◆ Problema a resolver ◆
Cita sin cambios la parte del fragmento sobre el análisis de R_t en Colombia que aparece más abajo, comenzando en "por Daniel Cárdenas" y terminando en "recomendaciones de políticas.".

◆ Fragmento seleccionado ◆
.....

Colombia_R_t.py

# -*- coding: utf-8 -*-
# %% [markdown]
"""
# Análisis de 🇨🇴 Colombia a nivel departamental | $R_t$

por Daniel Cárdenas

Si $R_t > 1$, el número de casos aumentará, como al comienzo de una epidemia.
Cuando $R_t = 1$, la enfermedad es endémica, y cuando $R_t <1$ habrá una
disminución en el número de casos.

Entonces, los epidemiólogos usan $R_t$ para hacer recomendaciones de políticas.
Es por eso que este número es tan importante.

## Notas

Por cuestiones de simplicidad, el único distrito especial es en el caso de
Bogotá. En la página nacional, hay varias ciudades que son su propio distrito
(Barranquilla, Cartagena, Santa Marta y Buenaventura) fueron incluidas en su
departamento respectivo (Atlántico, Bolívar, Magdalena y Valle del Cauca).

Mi modelo es una adaptación del model de [Kevin
Systrom](https://github.com/k-sys/covid-19)

## Fuente de Datos

Mi fuente de datos es del Ministerio de Salud de Colombia y su plataforma [Casos
positivos de COVID-19 en
Colombia](https://www.datos.gov.co/Salud-y-Protecci-n-Social/Casos-positivos-de-COVID-19-en-Colombia/gt2j-8ykr/data).
"""

# %%
from IPython import get_ipython

# %%
# from IPython.display import clear_output
# ! ipython Colombia_Data.ipynb
# clear_output(wait=False)


# %%
import ipywidgets as widgets
import numpy as np
import pandas as pd
from IPython.display import clear_output
from matplotlib import dates as mdates
from matplotlib import pyplot as plt
from matplotlib import ticker
from matplotlib.colors import ListedColormap
from matplotlib.dates import date2num, num2date
from matplotlib.patches import Patch
from scipy import stats as sps
from scipy.interpolate import interp1d
from IPython.display import display

# get_ipython().run_line_magic("config", "InlineBackend.figure_format = 'retina'")

.....

◆ Registros de datos ◆
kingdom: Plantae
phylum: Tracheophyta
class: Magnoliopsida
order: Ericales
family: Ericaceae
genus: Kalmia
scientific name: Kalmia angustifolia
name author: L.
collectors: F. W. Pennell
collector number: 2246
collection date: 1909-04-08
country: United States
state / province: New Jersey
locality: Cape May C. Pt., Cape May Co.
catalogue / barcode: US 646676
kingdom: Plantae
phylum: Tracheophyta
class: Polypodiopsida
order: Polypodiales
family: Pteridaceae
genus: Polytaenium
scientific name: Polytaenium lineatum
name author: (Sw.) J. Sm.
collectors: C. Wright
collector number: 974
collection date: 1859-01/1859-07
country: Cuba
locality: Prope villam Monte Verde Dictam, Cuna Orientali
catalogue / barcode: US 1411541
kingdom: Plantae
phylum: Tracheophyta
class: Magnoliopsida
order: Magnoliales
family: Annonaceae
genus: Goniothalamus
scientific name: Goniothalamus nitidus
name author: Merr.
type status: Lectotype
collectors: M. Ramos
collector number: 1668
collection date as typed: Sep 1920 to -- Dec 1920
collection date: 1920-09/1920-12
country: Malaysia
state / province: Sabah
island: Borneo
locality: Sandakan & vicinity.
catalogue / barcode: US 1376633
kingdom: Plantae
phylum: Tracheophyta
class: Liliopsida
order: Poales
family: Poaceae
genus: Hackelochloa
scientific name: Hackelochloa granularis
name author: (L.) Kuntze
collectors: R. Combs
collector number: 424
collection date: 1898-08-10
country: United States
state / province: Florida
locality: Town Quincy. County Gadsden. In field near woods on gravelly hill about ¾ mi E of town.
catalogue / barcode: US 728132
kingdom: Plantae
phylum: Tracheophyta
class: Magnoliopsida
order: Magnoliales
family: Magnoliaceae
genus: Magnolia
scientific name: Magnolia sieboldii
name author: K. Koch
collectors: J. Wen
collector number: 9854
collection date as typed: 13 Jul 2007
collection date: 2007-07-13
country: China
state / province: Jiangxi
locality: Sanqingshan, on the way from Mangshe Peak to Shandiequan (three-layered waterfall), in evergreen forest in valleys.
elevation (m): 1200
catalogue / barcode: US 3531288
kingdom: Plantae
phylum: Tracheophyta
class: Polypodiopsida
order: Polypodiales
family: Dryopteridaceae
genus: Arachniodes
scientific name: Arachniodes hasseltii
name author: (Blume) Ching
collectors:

.....

◆ Respuesta escrita ◆
por Daniel Cárdenas

Si $R_t > 1$, el número de casos aumentará, como al comienzo de una epidemia.
Cuando $R_t = 1$, la enfermedad es endémica, y cuando $R_t <1$ habrá una
disminución en el número de casos.

Entonces, los epidemiólogos usan $R_t$ para hacer recomendaciones de políticas.